八幡神社奉納板書(徳島県牟岐町提供) 八幡神社奉納板書(徳島県牟岐町提供)

 四国南東部の太平洋岸に位置する徳島県牟岐(むぎ)町は、南海地震による津波に繰り返し襲われ、大きな被害が生じてきた。その様子はいくつかの碑文や古文書などに伝えられている。

 牟岐町中村の旧・牟岐小学校前にある「南海震災記念碑」は、1946(昭和21)年の昭和南海地震の津波で54人の犠牲者が出たと記録。また、その隣にある「大震潮記念碑」には、1854(安政元)年の安政南海地震で家屋640棟が流失し、39人が溺死したと刻んである。

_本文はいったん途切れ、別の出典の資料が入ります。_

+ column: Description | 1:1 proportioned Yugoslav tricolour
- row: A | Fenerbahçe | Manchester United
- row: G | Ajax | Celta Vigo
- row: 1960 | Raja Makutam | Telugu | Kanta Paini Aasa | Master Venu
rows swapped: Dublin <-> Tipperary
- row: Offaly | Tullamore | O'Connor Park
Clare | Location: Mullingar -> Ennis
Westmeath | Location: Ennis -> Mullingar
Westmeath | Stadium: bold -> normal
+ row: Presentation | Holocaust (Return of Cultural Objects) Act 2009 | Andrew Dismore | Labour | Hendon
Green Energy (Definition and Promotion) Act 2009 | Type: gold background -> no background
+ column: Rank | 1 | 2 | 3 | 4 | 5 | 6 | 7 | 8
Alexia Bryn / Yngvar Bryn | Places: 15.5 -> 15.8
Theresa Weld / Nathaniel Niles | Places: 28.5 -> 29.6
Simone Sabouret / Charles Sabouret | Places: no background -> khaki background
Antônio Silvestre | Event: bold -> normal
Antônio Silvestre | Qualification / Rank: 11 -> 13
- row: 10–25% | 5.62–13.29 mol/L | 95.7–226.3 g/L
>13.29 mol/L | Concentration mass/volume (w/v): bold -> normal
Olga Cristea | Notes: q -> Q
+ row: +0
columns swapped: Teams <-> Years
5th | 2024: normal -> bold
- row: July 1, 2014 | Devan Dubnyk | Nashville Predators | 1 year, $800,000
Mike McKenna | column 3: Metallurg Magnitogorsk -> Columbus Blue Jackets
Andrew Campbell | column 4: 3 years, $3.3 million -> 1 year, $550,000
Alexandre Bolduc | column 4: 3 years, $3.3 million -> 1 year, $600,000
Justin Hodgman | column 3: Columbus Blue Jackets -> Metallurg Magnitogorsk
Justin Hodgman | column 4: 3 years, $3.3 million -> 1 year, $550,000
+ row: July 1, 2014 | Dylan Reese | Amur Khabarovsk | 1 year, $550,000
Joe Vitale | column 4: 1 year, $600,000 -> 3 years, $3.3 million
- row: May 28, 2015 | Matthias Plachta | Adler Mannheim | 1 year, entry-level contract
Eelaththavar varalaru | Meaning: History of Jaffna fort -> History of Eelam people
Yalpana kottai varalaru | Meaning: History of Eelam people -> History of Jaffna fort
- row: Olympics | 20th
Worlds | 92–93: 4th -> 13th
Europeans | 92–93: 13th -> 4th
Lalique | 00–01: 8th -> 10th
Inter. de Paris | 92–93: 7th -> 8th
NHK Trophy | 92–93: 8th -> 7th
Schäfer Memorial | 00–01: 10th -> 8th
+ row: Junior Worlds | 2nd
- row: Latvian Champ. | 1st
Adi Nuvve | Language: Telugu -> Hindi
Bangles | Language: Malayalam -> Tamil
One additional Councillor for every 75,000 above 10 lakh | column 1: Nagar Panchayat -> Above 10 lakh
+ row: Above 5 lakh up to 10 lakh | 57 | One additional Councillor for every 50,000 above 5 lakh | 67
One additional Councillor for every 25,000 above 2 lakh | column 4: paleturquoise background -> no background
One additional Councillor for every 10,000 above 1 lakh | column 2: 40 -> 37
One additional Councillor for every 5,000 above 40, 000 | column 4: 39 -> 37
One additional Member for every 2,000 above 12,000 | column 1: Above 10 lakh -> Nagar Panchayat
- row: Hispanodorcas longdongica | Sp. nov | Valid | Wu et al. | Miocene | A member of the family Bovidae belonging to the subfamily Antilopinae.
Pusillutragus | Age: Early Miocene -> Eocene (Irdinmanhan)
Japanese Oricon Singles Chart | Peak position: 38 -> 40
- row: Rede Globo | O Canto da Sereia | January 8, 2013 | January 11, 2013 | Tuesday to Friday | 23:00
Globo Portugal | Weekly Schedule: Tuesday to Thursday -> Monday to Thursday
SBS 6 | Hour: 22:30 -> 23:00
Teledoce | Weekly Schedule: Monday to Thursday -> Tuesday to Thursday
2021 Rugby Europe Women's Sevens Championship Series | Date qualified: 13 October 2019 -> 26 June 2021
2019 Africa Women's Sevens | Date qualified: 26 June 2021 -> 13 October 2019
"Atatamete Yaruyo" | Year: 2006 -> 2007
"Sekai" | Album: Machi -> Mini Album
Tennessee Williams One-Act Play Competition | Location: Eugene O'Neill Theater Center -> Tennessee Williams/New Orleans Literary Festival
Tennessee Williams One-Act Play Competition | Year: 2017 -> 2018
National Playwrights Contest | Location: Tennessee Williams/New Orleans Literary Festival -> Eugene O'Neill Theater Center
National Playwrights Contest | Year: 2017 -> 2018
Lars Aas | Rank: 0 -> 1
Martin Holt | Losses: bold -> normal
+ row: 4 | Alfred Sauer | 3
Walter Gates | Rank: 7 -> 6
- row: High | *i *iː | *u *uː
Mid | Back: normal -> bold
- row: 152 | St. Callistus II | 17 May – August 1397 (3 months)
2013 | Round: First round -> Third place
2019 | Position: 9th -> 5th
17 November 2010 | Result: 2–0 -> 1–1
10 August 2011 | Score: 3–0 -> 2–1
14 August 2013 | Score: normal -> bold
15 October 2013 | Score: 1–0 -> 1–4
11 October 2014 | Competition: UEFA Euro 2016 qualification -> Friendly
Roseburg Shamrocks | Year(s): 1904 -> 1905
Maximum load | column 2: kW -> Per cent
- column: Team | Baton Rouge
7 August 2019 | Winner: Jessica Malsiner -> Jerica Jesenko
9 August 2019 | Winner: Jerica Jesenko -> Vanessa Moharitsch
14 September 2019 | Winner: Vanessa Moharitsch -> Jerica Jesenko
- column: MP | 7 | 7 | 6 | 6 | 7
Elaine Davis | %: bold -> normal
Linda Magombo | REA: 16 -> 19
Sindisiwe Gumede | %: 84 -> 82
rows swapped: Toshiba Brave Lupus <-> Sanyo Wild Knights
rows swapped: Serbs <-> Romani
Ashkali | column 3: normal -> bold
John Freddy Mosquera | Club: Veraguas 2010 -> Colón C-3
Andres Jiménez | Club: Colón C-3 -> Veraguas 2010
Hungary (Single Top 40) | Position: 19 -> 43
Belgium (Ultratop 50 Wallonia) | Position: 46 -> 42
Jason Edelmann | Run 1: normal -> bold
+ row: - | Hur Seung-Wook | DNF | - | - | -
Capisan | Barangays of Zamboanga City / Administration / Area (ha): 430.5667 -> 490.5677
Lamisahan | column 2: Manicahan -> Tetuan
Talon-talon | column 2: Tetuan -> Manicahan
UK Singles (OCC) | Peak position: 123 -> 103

 1707(宝永4)年の宝永地震で起きた津波の被害も、同町川長の八幡神社に伝わる「八幡神社奉納板書」が生々しく伝える。

 主な内容はこうだ。まず「静かだった海があっという間に洪水のような津波となって一気に押し寄せてきた」と描写。続いて「仏閣や民家など町のほぼ全ての建物に当たる700棟以上が押し流され、110人以上が溺れ死んだ」と記し、壊滅的な被害だったことを書きつづっている。

 だが、同町の被害を明記した資料が見つかっている南海地震はここまでだ。

 南海地震は、海側のフィリピン海プレート(岩板)が、海底の浅い溝である南海トラフの位置で、陸側のユーラシアプレートの下に沈み込む活動の影響で、繰り返し起きてきた。